Молчат облака. Молчат ветра.

Молчит седое, мрачное ледяное море.

И Анзер, твой остров, корабль; и Голгофо-Распятский убитый храм – корабль; и тельце твое утлое, ребячье, – корабль; и ты плывешь, и узкая жердь плывет, от креста отломившись. Старики шепчут: есть Бог, и ты окстись.

А то по осени, когда еще водица плещется, и озера и ручьи не встали, загонят тебя по шею в болото; и держат так.

И ты готов уже умереть. Зачем же против воли твоей глотка твоя все кричит и кричит? Глотка жить хочет. Руки-ноги жить просят. А душа, она уже устала.

Люди крючатся на жерди, подбирая под себя ноги в исподних портах. Исподние рубахи коричневой кровью заляпаны. Их – с расстрелянных сняли. Кое на ком ватники. Наброшены на плечи. Люди не чувствуют уже ни тепла, ни мороза. Ватник валится со спины на каменные плиты древнего пола. Прозрачный монах в клобуке подходит из тумана и поднимает вверх два плотно сложенных пальца. У монаха метель вместо бороды. У него ноги – шершавые, в инее, доски. Осенив их крестным знамением, он уплывает погребальной лодьей.

Мальчик смотрит прямо, вперед, перед собой. Мальчик не опускает глаз. Ярко-синие глаза, цвета летнего неба. Его тоже топили в болоте; овчарка вертухая вытащила его, вцепившись зубами в рубаху, изранив ему плечо. Охранник поднес к его лбу наган. Раздумал убивать.

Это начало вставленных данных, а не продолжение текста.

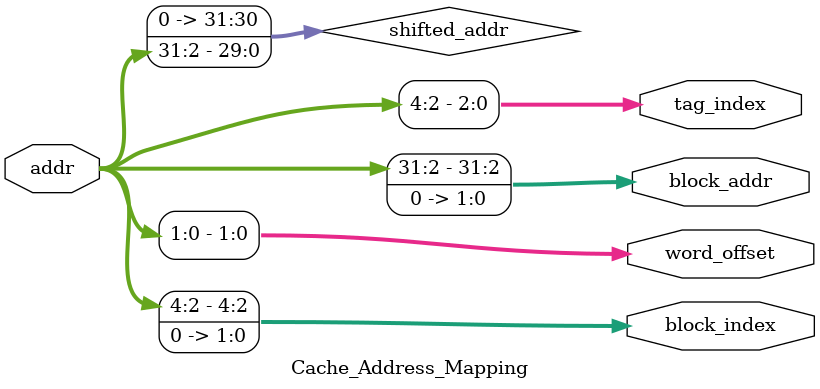
<source format=v>
`timescale 1ns / 1ps


module Cache_Address_Mapping
#(
    parameter ADDR_WIDTH = 32,            // Width of the address bus
              BLOCKS_NUM = 8              // Number of cache blocks
)(
    input  [ADDR_WIDTH - 1:0]             addr,           // Address input for cache operations
    
    output [$clog2(4 * BLOCKS_NUM) - 1:0] block_index,    // Index to select the cache block
    output [1:0]                          word_offset,    // Offset to select a word within a block
    output [ADDR_WIDTH - 1:0]             block_addr,     // Stores the address aligned to the block boundary
    output [$clog2(BLOCKS_NUM) - 1:0]     tag_index       // Index used to access cache tags
    );
    
    // Extract word offset (lower 2 bits) from the address
    assign word_offset = addr[1:0];
    
    wire [ADDR_WIDTH - 1:0] shifted_addr;        // Address after shifting by 2 to ignore word offset bits
    // Shift the address by 2 to remove the word offset and get the block address
    assign shifted_addr = addr >> 2;
    
    // Align the shifted address to block boundaries
    assign block_addr = {shifted_addr, 2'b00};   // Append 2'b00 to create block-aligned address
    
    // Select the cache block index by using a portion of the shifted address
    assign tag_index = shifted_addr[$clog2(BLOCKS_NUM) - 1:0];
    
    // Cache block index is tag_index shifted left by 2 to account for 4-word blocks
    assign block_index = tag_index << 2;
    
endmodule

</source>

Тот сердобольный охранник. Вот он. Маячит перед ним. В вытянутой руке держит соленую рыбу. Мотает ею перед носом мальчика.

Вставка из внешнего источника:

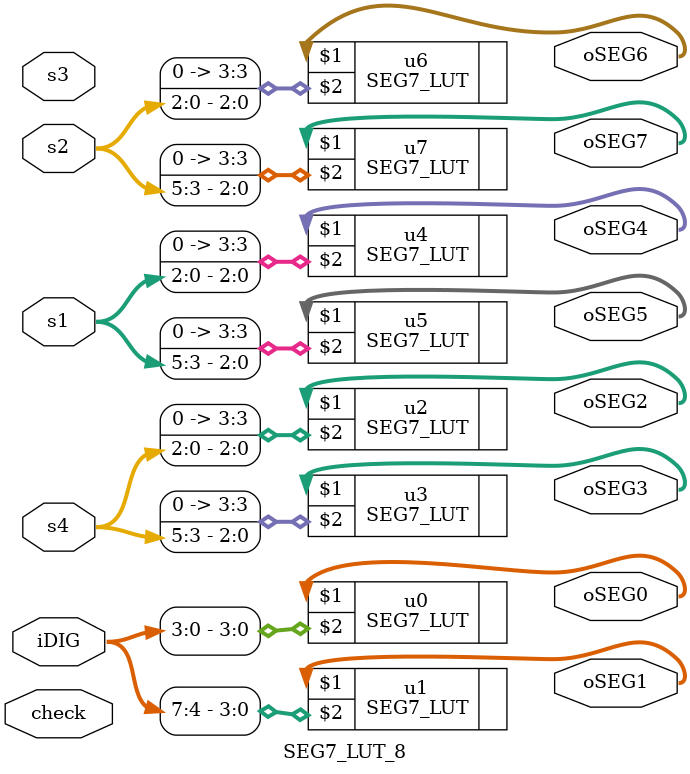
<source format=v>

module SEG7_LUT_8 (	oSEG0,oSEG1,oSEG2,oSEG3,oSEG4,oSEG5,oSEG6,oSEG7,iDIG,check,s1,s2,s3,s4 );
input	[31:0]	iDIG;
input           check;
input   [5:0]   s1;
input   [5:0]   s2;
input   [5:0]   s3;
input   [5:0]   s4;
output	[6:0]	oSEG0,oSEG1,oSEG2,oSEG3,oSEG4,oSEG5,oSEG6,oSEG7;

SEG7_LUT	u0	(	oSEG0,iDIG[3:0]		);
SEG7_LUT	u1	(	oSEG1,iDIG[7:4]		);
SEG7_LUT	u2	(	oSEG2,{1'b0,s4[2:0]} 	);
SEG7_LUT	u3	(	oSEG3,{1'b0,s4[5:3]} 	);
SEG7_LUT	u4	(	oSEG4,{1'b0,s1[2:0]} 	);
SEG7_LUT	u5	(	oSEG5,{1'b0,s1[5:3]}  	);
SEG7_LUT	u6	(	oSEG6,{1'b0,s2[2:0]} 	);
SEG7_LUT	u7	(	oSEG7,{1'b0,s2[5:3]}	);

endmodule
</source>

Что, лупоглазый попугай?! Вкусная рыбка-то?!

Если неловко потянуться за рыбой – свалишься с жерди.

Да так он тебе и поддал. Ты за рыбой – а он выше подымет.

Горит соленая свеча, пламенем вниз.

Рыбу ловили монахи. Рыбу ловят заключенные. Белое море – рыбное море.

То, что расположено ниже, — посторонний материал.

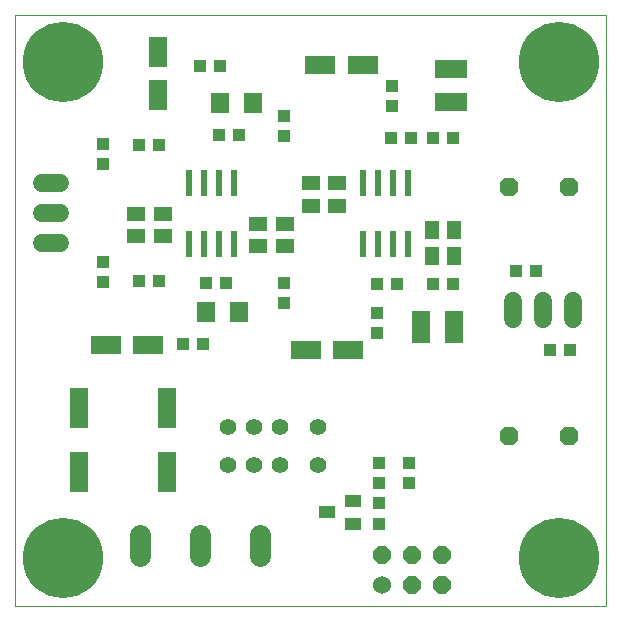
<source format=gts>
G75*
%MOIN*%
%OFA0B0*%
%FSLAX25Y25*%
%IPPOS*%
%LPD*%
%AMOC8*
5,1,8,0,0,1.08239X$1,22.5*
%
%ADD10C,0.00394*%
%ADD11R,0.02362X0.08661*%
%ADD12C,0.07050*%
%ADD13R,0.03937X0.04331*%
%ADD14R,0.04331X0.03937*%
%ADD15R,0.06299X0.07087*%
%ADD16R,0.10630X0.06299*%
%ADD17R,0.06299X0.10236*%
%ADD18R,0.10236X0.06299*%
%ADD19R,0.06299X0.13780*%
%ADD20R,0.05906X0.05118*%
%ADD21R,0.05118X0.05906*%
%ADD22OC8,0.06300*%
%ADD23R,0.06299X0.10630*%
%ADD24C,0.06000*%
%ADD25C,0.05600*%
%ADD26C,0.06000*%
%ADD27OC8,0.06000*%
%ADD28R,0.05512X0.03937*%
%ADD29C,0.26772*%
D10*
X0001800Y0001800D02*
X0001800Y0198650D01*
X0198650Y0198650D01*
X0198650Y0001800D01*
X0001800Y0001800D01*
D11*
X0059654Y0122272D03*
X0064654Y0122272D03*
X0069654Y0122272D03*
X0074654Y0122272D03*
X0074654Y0142745D03*
X0069654Y0142745D03*
X0064654Y0142745D03*
X0059654Y0142745D03*
X0117528Y0142745D03*
X0122528Y0142745D03*
X0127528Y0142745D03*
X0132528Y0142745D03*
X0132528Y0122272D03*
X0127528Y0122272D03*
X0122528Y0122272D03*
X0117528Y0122272D03*
D12*
X0083454Y0025463D02*
X0083454Y0018413D01*
X0063454Y0018413D02*
X0063454Y0025463D01*
X0043454Y0025463D02*
X0043454Y0018413D01*
D13*
X0057784Y0089044D03*
X0064477Y0089044D03*
X0065343Y0109320D03*
X0072036Y0109320D03*
X0049635Y0110068D03*
X0042942Y0110068D03*
X0042942Y0155343D03*
X0049635Y0155343D03*
X0069556Y0158532D03*
X0076249Y0158532D03*
X0069950Y0181564D03*
X0063257Y0181564D03*
X0127036Y0157745D03*
X0133729Y0157745D03*
X0140973Y0157706D03*
X0147666Y0157706D03*
X0168690Y0113375D03*
X0175383Y0113375D03*
X0179910Y0086879D03*
X0186603Y0086879D03*
X0147666Y0108887D03*
X0140973Y0108887D03*
X0128926Y0108926D03*
X0122233Y0108926D03*
X0123060Y0049241D03*
X0123060Y0042548D03*
D14*
X0123060Y0035855D03*
X0123060Y0029162D03*
X0132902Y0042548D03*
X0132902Y0049241D03*
X0122430Y0092666D03*
X0122430Y0099359D03*
X0091170Y0102784D03*
X0091170Y0109477D03*
X0091170Y0158296D03*
X0091170Y0164989D03*
X0127233Y0168296D03*
X0127233Y0174989D03*
X0030934Y0155540D03*
X0030934Y0148847D03*
X0030973Y0116485D03*
X0030973Y0109792D03*
D15*
X0065422Y0099792D03*
X0076446Y0099792D03*
X0081091Y0169477D03*
X0070068Y0169477D03*
D16*
X0147076Y0169517D03*
X0147076Y0180540D03*
D17*
X0049438Y0186170D03*
X0049438Y0171997D03*
D18*
X0103454Y0182115D03*
X0117627Y0182115D03*
X0046052Y0088690D03*
X0031879Y0088690D03*
X0098650Y0086839D03*
X0112824Y0086839D03*
D19*
X0052312Y0067666D03*
X0052312Y0046406D03*
X0022942Y0046328D03*
X0022942Y0067587D03*
D20*
X0042076Y0124910D03*
X0042076Y0132391D03*
X0050894Y0132391D03*
X0050894Y0124910D03*
X0082509Y0121682D03*
X0082509Y0129162D03*
X0091524Y0129162D03*
X0091524Y0121682D03*
X0100225Y0135068D03*
X0100225Y0142548D03*
X0108887Y0142548D03*
X0108887Y0135068D03*
D21*
X0140580Y0126997D03*
X0148060Y0126997D03*
X0148060Y0118335D03*
X0140580Y0118335D03*
D22*
X0166209Y0141170D03*
X0186209Y0141170D03*
X0186209Y0058493D03*
X0166209Y0058493D03*
D23*
X0147863Y0094713D03*
X0136839Y0094713D03*
D24*
X0167784Y0097225D02*
X0167784Y0103225D01*
X0177784Y0103225D02*
X0177784Y0097225D01*
X0187784Y0097225D02*
X0187784Y0103225D01*
X0016611Y0122509D02*
X0010611Y0122509D01*
X0010611Y0132509D02*
X0016611Y0132509D01*
X0016611Y0142509D02*
X0010611Y0142509D01*
D25*
X0072666Y0061249D03*
X0081328Y0061249D03*
X0089989Y0061249D03*
X0089989Y0048650D03*
X0081328Y0048650D03*
X0072666Y0048650D03*
X0102587Y0048650D03*
X0102587Y0061249D03*
D26*
X0124083Y0008611D03*
D27*
X0124083Y0018611D03*
X0134083Y0018611D03*
X0134083Y0008611D03*
X0144083Y0008611D03*
X0144083Y0018611D03*
D28*
X0114398Y0029162D03*
X0114398Y0036643D03*
X0105737Y0032902D03*
D29*
X0182902Y0017548D03*
X0017548Y0017548D03*
X0017548Y0182902D03*
X0182902Y0182902D03*
M02*

</source>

Кидают в лодки дырявые сети: штопайте сами! Баб мало. Бабы все растерзаны, сожраны охраной. Есть надсмотрщицы, которые сами до баб охочи. Играя пистолетом, ведут узниц в контору. Через ставни доносятся крики. Потом мертвую голую бабу за ноги вытаскивает на порог пьяная вохра. И волокут на побережье по вырубке, по камням, по белым черепам, мертвую спину об острые свежие пни и гранитные сколы обдирая.

Эй, сеть зачинила плохо! Рыба вся – в дыры уходит! Пять суток карцера!

Карцер – часовня. Выбиты окна. Ветер гуляет и голосит под куполом пьяную песню. На вторые сутки узник валится на битый кирпич. Так и отходит – с разинутым в вопле ужаса ртом.

А то еще есть селедочница. Это не для рыбы. Для людей. Глубокая выемка в скале на берегу; к ней приделана тяжелая стальная дверь. Рыбы не наловили? Нас всех голодными оставили? Ах вы нехристи! Ах ублюдки! Весь отряд ведут на берег. Заталкивают в пещеру. Так тесно люди лепятся друг к другу. Дышать нельзя. А пихают еще и еще. Крики не слышат: вохра оглохла навек, ей товарищ Сталин приказал.

Набьют селедочницу, утрамбуют, еще и ногой последнего человека втиснут – мужчину ли, женщину, ребенка, калеку, бабку, старика. Последний отчаянный визг защелкнут железной дверью.

Все. Замок. И прочь отсюда, ребята, и пошли-ка выпьем, партию водки с материка в трех ящиках привезли, Хозяин расщедрился – гуляй, казак!

Уходят. Из-за двери поет поднебесный хор. Ор и визг постепенно переходит в слезный ток; в бормотанье; в молитву. Задыхаясь, шепчет умирающий: помилуй мя, Боже, по велицей милости Твоей.

А когда умирает, обращается в рыбу.

И уплывает в белое молочное море; под белое тесто всходящих поутру туч; в легкий, ласкающий перламутр северного солнца, что светит белым рыбьим глазом и в черной, великой ночи.

Все! Не поймаешь. Ушли мы. Уплыли. С твоего мерзкого, гиблого Корабля.